Città
Povera Milano che non regge più neppure la farfallina di Belen
Milano che non regge due tette peraltro reggipettate di Belen e la di lei inguinale farfallina, e così come le gemelle Kessler scosciate più di mezzo secolo fa le copre (di ridicolo), è qualcosa da rovesciarsi per l’insuperabile comicità, ma ci pone nell’angoscioso interrogativo di come sia finita la nostra amatissima capitale. L’idea che vagonate di automobilisti si potessero schiantare contro pali e alberi cittadini di Buenos Aires nel pieno delle feste natalizie sol perché, alzando la testolina svagata e trovandosi sprofondati in una quarta misura, vi era forse il caso che si risvegliasse d’un colpo ciò che la poco aurea mediocritas familiare aveva silenziato da tempo, questa idea, si diceva, poteva venire solo al solerte Comando dei Vigili Urbani in tenuta da Totò e Peppino.

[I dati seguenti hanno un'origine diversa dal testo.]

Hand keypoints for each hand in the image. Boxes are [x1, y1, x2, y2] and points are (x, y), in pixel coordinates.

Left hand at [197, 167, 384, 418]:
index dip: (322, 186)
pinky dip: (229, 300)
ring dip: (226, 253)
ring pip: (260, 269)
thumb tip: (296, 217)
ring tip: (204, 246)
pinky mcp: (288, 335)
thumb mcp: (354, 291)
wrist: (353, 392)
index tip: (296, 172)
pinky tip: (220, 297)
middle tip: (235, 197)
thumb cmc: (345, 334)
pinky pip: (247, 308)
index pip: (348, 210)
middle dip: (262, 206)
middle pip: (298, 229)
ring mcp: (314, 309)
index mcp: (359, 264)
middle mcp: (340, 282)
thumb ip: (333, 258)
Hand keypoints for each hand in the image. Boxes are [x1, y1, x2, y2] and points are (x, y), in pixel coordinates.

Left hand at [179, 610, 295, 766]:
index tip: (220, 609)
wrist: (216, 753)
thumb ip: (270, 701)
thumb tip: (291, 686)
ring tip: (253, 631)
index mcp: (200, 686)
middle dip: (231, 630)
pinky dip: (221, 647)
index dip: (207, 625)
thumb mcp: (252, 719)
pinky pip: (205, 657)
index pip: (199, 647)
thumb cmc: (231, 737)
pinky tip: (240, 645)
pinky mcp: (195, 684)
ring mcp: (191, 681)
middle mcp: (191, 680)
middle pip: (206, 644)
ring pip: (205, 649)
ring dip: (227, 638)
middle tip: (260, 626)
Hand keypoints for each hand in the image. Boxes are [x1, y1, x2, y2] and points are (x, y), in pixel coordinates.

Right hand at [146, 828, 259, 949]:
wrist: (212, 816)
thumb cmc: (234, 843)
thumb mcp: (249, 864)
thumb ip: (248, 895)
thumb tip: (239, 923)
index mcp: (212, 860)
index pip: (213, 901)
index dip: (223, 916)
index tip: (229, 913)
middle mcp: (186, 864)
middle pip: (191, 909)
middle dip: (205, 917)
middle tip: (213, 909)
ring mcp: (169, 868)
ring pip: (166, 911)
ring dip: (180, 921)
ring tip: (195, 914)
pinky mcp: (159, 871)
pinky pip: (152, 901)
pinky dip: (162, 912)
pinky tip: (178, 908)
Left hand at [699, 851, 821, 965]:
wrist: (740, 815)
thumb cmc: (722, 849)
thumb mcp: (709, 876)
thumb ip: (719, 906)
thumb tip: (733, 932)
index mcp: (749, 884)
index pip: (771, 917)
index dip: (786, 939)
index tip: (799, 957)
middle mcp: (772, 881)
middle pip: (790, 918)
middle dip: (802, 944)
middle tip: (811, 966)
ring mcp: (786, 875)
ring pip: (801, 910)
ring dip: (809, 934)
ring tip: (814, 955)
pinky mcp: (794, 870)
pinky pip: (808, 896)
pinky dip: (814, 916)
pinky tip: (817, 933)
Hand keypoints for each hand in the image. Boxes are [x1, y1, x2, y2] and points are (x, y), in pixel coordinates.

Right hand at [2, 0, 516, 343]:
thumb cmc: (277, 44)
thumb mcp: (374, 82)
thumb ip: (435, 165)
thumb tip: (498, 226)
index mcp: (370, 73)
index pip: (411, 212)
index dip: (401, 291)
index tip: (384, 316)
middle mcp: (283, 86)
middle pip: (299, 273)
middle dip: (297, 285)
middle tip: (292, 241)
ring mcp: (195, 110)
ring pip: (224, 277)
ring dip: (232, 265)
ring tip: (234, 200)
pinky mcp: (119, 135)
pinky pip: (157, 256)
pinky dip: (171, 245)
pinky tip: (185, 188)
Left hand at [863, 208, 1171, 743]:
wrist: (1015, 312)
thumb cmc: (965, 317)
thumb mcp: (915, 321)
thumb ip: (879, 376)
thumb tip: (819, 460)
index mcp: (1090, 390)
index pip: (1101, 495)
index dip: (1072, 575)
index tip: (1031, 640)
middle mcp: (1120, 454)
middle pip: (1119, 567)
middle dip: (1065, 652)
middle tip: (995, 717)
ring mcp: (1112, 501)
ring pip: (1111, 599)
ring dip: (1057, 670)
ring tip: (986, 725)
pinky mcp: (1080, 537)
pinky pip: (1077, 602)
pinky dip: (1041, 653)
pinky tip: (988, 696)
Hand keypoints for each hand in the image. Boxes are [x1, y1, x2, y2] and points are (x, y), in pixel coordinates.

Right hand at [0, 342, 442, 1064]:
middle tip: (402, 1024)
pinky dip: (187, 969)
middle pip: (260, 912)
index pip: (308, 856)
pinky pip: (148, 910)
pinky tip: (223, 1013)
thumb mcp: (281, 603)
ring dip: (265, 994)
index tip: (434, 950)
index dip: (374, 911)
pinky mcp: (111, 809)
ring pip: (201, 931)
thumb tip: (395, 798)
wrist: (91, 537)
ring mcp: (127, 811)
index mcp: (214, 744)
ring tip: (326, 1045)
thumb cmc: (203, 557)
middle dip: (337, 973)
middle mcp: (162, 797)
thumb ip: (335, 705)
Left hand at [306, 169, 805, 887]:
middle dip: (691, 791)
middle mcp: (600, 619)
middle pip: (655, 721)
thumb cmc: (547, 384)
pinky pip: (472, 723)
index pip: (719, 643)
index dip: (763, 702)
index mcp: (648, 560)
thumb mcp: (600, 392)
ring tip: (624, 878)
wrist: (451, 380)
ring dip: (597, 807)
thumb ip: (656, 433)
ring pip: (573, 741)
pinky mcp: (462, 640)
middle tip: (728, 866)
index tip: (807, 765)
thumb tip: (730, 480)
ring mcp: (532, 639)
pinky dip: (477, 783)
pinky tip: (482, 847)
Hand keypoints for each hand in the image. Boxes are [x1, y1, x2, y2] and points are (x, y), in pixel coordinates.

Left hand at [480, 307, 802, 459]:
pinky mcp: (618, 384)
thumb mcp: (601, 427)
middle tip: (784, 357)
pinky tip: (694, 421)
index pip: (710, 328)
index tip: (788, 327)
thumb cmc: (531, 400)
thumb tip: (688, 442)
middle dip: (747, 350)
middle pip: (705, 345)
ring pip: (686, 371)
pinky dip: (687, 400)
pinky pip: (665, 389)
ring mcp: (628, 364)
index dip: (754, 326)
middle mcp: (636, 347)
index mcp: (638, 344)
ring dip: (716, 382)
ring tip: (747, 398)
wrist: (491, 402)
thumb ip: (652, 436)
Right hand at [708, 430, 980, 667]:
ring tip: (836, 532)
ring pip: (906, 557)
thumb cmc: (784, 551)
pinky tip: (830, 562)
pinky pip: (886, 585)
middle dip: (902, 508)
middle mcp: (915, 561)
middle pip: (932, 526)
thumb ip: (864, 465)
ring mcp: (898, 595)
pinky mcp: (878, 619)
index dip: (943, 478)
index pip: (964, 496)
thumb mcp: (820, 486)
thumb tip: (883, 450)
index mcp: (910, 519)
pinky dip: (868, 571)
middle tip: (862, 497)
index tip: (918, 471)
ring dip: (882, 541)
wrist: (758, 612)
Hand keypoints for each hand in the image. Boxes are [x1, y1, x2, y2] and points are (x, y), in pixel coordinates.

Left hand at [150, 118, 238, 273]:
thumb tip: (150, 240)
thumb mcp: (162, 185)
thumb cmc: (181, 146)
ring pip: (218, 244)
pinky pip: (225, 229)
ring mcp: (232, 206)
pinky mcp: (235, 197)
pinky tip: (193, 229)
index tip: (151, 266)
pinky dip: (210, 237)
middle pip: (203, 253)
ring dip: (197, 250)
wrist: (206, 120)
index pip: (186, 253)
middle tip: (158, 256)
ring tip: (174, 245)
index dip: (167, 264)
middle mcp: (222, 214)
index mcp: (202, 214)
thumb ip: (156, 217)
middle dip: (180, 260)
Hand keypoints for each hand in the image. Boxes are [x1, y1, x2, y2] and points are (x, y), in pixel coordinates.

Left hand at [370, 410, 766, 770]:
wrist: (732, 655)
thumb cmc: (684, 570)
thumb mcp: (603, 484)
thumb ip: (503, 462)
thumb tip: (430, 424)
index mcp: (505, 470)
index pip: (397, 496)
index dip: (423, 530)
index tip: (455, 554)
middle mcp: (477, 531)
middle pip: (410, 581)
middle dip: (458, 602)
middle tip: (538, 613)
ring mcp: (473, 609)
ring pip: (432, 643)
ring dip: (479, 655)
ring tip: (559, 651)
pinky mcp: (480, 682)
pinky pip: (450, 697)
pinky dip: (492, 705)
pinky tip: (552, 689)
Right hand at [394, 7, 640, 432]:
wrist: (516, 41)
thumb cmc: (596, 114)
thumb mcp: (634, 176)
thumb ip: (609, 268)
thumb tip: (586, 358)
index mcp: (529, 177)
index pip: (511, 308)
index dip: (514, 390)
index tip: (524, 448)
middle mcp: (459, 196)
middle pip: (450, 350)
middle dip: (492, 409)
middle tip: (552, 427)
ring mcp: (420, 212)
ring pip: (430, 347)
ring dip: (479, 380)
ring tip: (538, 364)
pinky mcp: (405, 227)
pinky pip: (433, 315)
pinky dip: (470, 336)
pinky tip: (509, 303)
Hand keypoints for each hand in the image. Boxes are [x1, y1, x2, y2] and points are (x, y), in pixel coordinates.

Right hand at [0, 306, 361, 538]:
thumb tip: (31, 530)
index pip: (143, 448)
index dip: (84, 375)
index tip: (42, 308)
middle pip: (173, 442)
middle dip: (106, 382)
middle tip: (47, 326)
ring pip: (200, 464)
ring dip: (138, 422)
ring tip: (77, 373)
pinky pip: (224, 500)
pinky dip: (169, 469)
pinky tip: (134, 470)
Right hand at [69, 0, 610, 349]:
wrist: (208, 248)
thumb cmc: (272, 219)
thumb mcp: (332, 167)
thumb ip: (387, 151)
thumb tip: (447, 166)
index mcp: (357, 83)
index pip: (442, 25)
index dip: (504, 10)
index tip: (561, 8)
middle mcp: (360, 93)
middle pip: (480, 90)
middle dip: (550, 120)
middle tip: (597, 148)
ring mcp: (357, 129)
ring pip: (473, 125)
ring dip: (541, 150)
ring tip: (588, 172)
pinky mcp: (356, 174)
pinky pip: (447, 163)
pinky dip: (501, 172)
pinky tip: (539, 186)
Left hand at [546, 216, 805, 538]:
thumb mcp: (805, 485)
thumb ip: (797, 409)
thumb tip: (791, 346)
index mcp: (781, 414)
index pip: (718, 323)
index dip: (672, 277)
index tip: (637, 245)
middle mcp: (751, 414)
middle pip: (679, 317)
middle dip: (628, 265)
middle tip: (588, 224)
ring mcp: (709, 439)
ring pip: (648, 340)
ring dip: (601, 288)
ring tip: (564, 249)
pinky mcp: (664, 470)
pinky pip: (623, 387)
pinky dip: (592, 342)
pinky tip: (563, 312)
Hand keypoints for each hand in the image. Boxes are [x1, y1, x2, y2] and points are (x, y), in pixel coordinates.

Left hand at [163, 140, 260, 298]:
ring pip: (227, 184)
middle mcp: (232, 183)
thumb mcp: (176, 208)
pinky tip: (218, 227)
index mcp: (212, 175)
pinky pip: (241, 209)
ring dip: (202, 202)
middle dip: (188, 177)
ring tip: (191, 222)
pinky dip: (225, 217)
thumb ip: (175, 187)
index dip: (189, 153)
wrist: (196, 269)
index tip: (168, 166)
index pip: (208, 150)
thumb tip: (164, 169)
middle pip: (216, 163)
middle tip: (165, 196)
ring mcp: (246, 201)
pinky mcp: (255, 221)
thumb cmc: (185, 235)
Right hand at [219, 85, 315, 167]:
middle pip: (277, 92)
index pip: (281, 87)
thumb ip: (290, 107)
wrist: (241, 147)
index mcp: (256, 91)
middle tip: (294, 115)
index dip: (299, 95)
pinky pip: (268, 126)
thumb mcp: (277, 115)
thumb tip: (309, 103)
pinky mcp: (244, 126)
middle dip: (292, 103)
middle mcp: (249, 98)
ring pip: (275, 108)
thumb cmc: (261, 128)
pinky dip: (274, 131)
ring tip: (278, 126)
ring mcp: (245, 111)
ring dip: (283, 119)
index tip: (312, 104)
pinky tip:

Non abbiamo cuore di immaginare la riunione in cui si è sancita ufficialmente la necessità di mettere i bragoni al Giudizio Universale, dove l’universalità di Belen è nota a grandi e piccini, ma temiamo che questa interpretazione moraleggiante dei nostri cinque sensi, privandoci del fondamentale – la vista – abbia davvero poco a che fare con lo sviluppo di una società neppure troppo avanti, neppure incline a chissà quale modernità, neppure pericolosamente piegata a costumi avventati, ma semplicemente nel suo tempo e forse anche un passo indietro al tempo che scorre in una qualunque capitale europea.
Perché qui a Milano tra pochi mesi dovrebbe passare un evento mondiale di una certa rilevanza, l’Expo 2015, e se passa il concetto che il popolo che ospita un siffatto e planetario consesso in realtà non sarebbe in grado di reggere nemmeno un cartellone pubblicitario di queste proporzioni (così scandaloso?), perché si creerebbe un pandemonio stradale, allora sarà il caso di rivedere non solo le nostre aspirazioni socio-economiche, ma anche quel punto di vista collettivo su come dovremmo considerare l’immagine femminile. Sarebbe stato allora sì rivoluzionario, se il Comando dei nostri amatissimi vigili avesse sancito, al termine di una riunione che aveva stremato i migliori cervelli, l’inopportunità di quella immagine perché offendeva o metteva a rischio o non era rispettosa dell’integrità femminile, prendendo spunto e riportando alla luce l’antica polemica su come i mezzi di informazione e la nostra pubblicità interpretano il ruolo della donna.
E invece no, i solerti interpreti di una nuova morale cittadina (i ghisa!) mettono – al solito – in carico alla debolezza maschile la valutazione dell’episodio, come se di fronte a cotanta provocazione (di cartone) il nostro equilibrio fosse seriamente in pericolo, come se di fronte all’inanimata provocazione di Belen noi passassimo davvero alle vie di fatto, lasciando le mani dal volante per metterle chissà dove e sfracellarci felicemente in una vetrina di intimo (naturalmente).
C’è un senso di pena in tutto questo che supera della grossa il comico che pure la questione portava abbondantemente con sé, e sarebbe davvero bello, ma davvero bello, se adesso ci schiantassimo ancora e magari di più solo per la bellezza travolgente del volto di quella modella che adesso, completamente vestita, sostituisce la nudità di Belen. Questo sì sarebbe un gesto d’amore.